Now combine exponant with value
data_eco$PROPDMGEXP <- 10^(as.numeric(data_eco$PROPDMGEXP))
data_eco$CROPDMGEXP <- 10^(as.numeric(data_eco$CROPDMGEXP))
missing value replace by“0”
data_eco[is.na(data_eco$PROPDMG), "PROPDMG"] <- 0
data_eco[is.na(data_eco$CROPDMG), "CROPDMG"] <- 0
To calculate total damage
data_eco<- within(data_eco,total_damage <- PROPDMG * PROPDMGEXP + CROPDMG * CROPDMGEXP)
Aggregate damage by Event-type
damage_EVTYPE <- aggregate(data_eco$total_damage, by = list(EVTYPE = data_eco$EVTYPE),FUN = sum)

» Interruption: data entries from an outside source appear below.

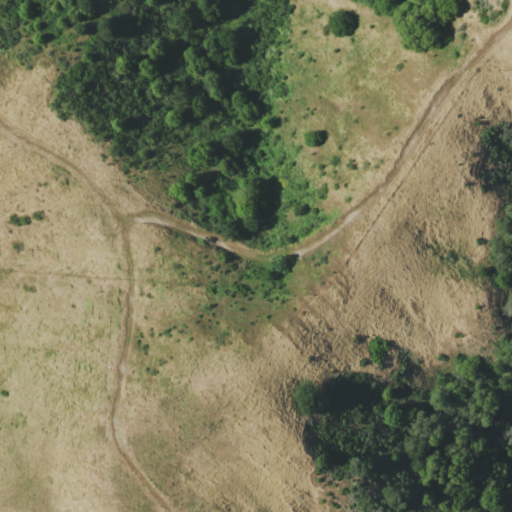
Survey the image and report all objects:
road: (66, 163)
road: (359, 211)
road: (118, 372)
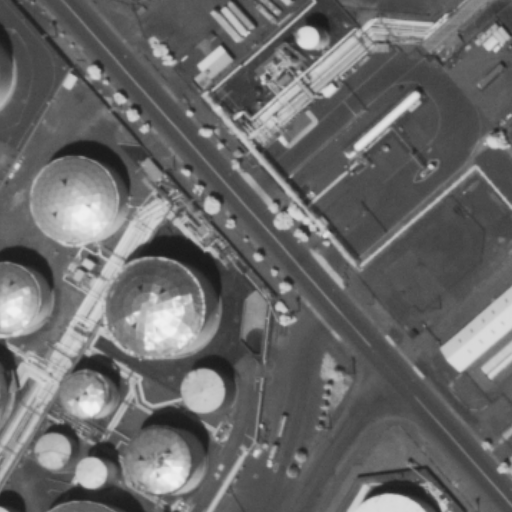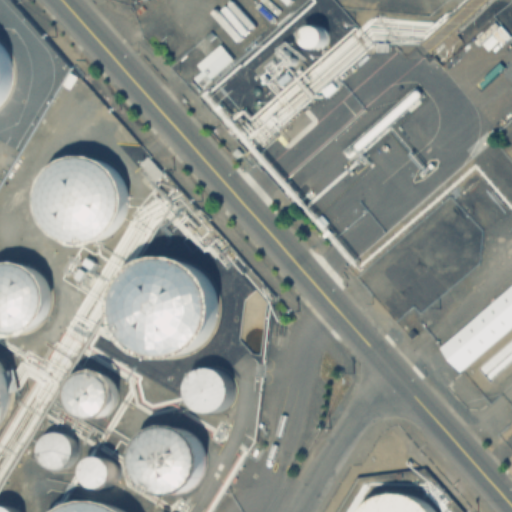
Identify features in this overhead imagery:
pier: (448, 21)
road: (138, 24)
building: (314, 35)
building: (494, 36)
building: (211, 63)
building: (3, 66)
building: (507, 67)
storage tank: (4, 71)
building: (4, 71)
building: (400, 163)
building: (151, 167)
storage tank: (82, 196)
building: (82, 196)
building: (83, 198)
road: (287, 253)
storage tank: (22, 295)
building: (22, 295)
building: (23, 297)
building: (166, 305)
storage tank: (166, 307)
building: (166, 307)
building: (479, 329)
building: (482, 335)
road: (306, 356)
storage tank: (210, 386)
building: (210, 386)
building: (210, 387)
storage tank: (2, 388)
building: (2, 388)
building: (92, 392)
storage tank: (94, 392)
building: (94, 392)
building: (3, 405)
road: (339, 436)
road: (274, 446)
storage tank: (58, 447)
building: (58, 447)
building: (57, 449)
road: (281, 450)
building: (171, 457)
storage tank: (169, 458)
building: (169, 458)
storage tank: (100, 469)
building: (100, 469)
building: (102, 471)
road: (251, 493)
road: (269, 502)
storage tank: (397, 503)
building: (397, 503)
building: (397, 503)
storage tank: (92, 506)
building: (92, 506)
building: (94, 506)
storage tank: (9, 508)
building: (9, 508)
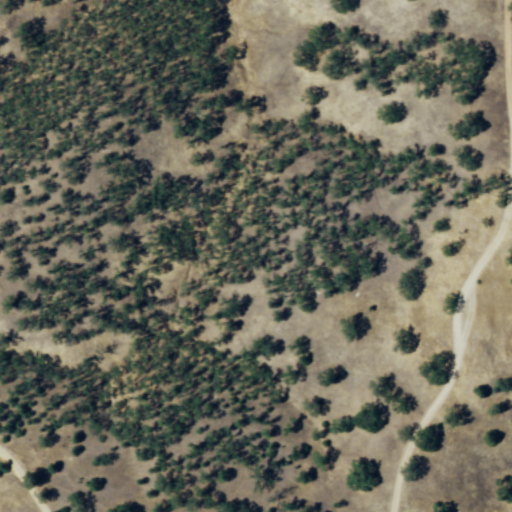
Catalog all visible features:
road: (473, 261)
road: (31, 474)
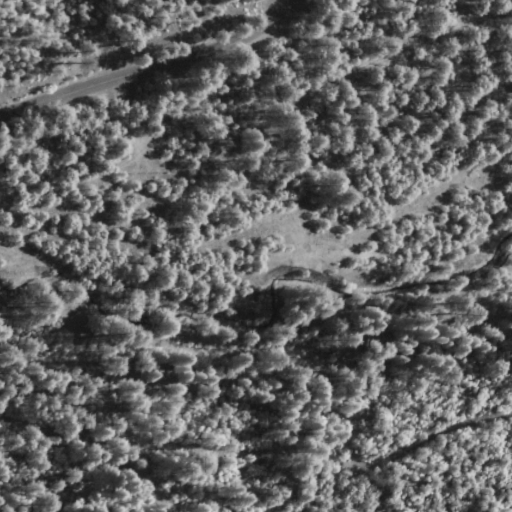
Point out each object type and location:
road: (157, 73)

damage_EVTYPE <- damage_EVTYPE[order(damage_EVTYPE$x, decreasing = TRUE), ]
head(damage_EVTYPE, 10)
## EVTYPE x
## 170 FLOOD 150319678257
## 411 HURRICANE/TYPHOON 71913712800
## 834 TORNADO 57362333947
## 670 STORM SURGE 43323541000
## 244 HAIL 18761221986
## 153 FLASH FLOOD 18243991079
## 95 DROUGHT 15018672000
## 402 HURRICANE 14610229010
## 590 RIVER FLOOD 10148404500
## 427 ICE STORM 8967041360
PLot:-2
chart2<- ggplot(damage_EVTYPE[1:10,], aes(reorder(EVTYPE,-x), y = x/1000000))
Plot data as bar chart
chart2<-chart2+ geom_bar(stat = "identity",aes(fill=EVTYPE))
Nomenating y-axis scale and set y-axis label
chart2<-chart2 + xlab("Event Type") +ylab("Total Damage (million of USD)")
Tilting the X-axis lable
chart2<-chart2+ theme(axis.text.x = element_text(angle = 45, size=9, hjust = 1, vjust = 1))
Set Title to chart2
chart2<-chart2+ggtitle("US STORM ECONOMIC IMPACT")
chart2
str(melt_table1)
## 'data.frame': 14 obs. of 3 variables:
## $ EVTYPE : chr "TORNADO" "EXCESSIVE HEAT" "FLASH FLOOD" "HEAT" ...
## $ variable: Factor w/ 2 levels "FATALITIES","INJURIES": 1 1 1 1 1 1 1 2 2 2 ...
## $ value : num 5633 1903 978 937 816 ...
dim(melt_table1)
## [1] 14 3
head(melt_table1,5)
## EVTYPE variable value
## 1 TORNADO FATALITIES 5633
## 2 EXCESSIVE HEAT FATALITIES 1903
## 3 FLASH FLOOD FATALITIES 978
## 4 HEAT FATALITIES 937
## 5 LIGHTNING FATALITIES 816
“TORNADO”,“EXCESSIVE HEAT”,“FLASH FLOOD”,“HEAT”,“LIGHTING” are most harmful events with respect to population health
Question 2:
str(damage_EVTYPE)
## 'data.frame': 985 obs. of 2 variables:
## $ EVTYPE: chr "FLOOD" "HURRICANE/TYPHOON" "TORNADO" "STORM SURGE" ...
## $ x : num 1.50e+11 7.19e+10 5.74e+10 4.33e+10 1.88e+10 ...
dim(damage_EVTYPE)
## [1] 985 2
head(damage_EVTYPE,5)
## EVTYPE x
## 170 FLOOD 150319678257
## 411 HURRICANE/TYPHOON 71913712800
## 834 TORNADO 57362333947
## 670 STORM SURGE 43323541000
## 244 HAIL 18761221986
“FLOOD”,“HURRICANE/TYPHOON”,“TORNADO”,“STORM SURGE”,“HAIL” are the top types of events which cause the greatest economic consequences across United State.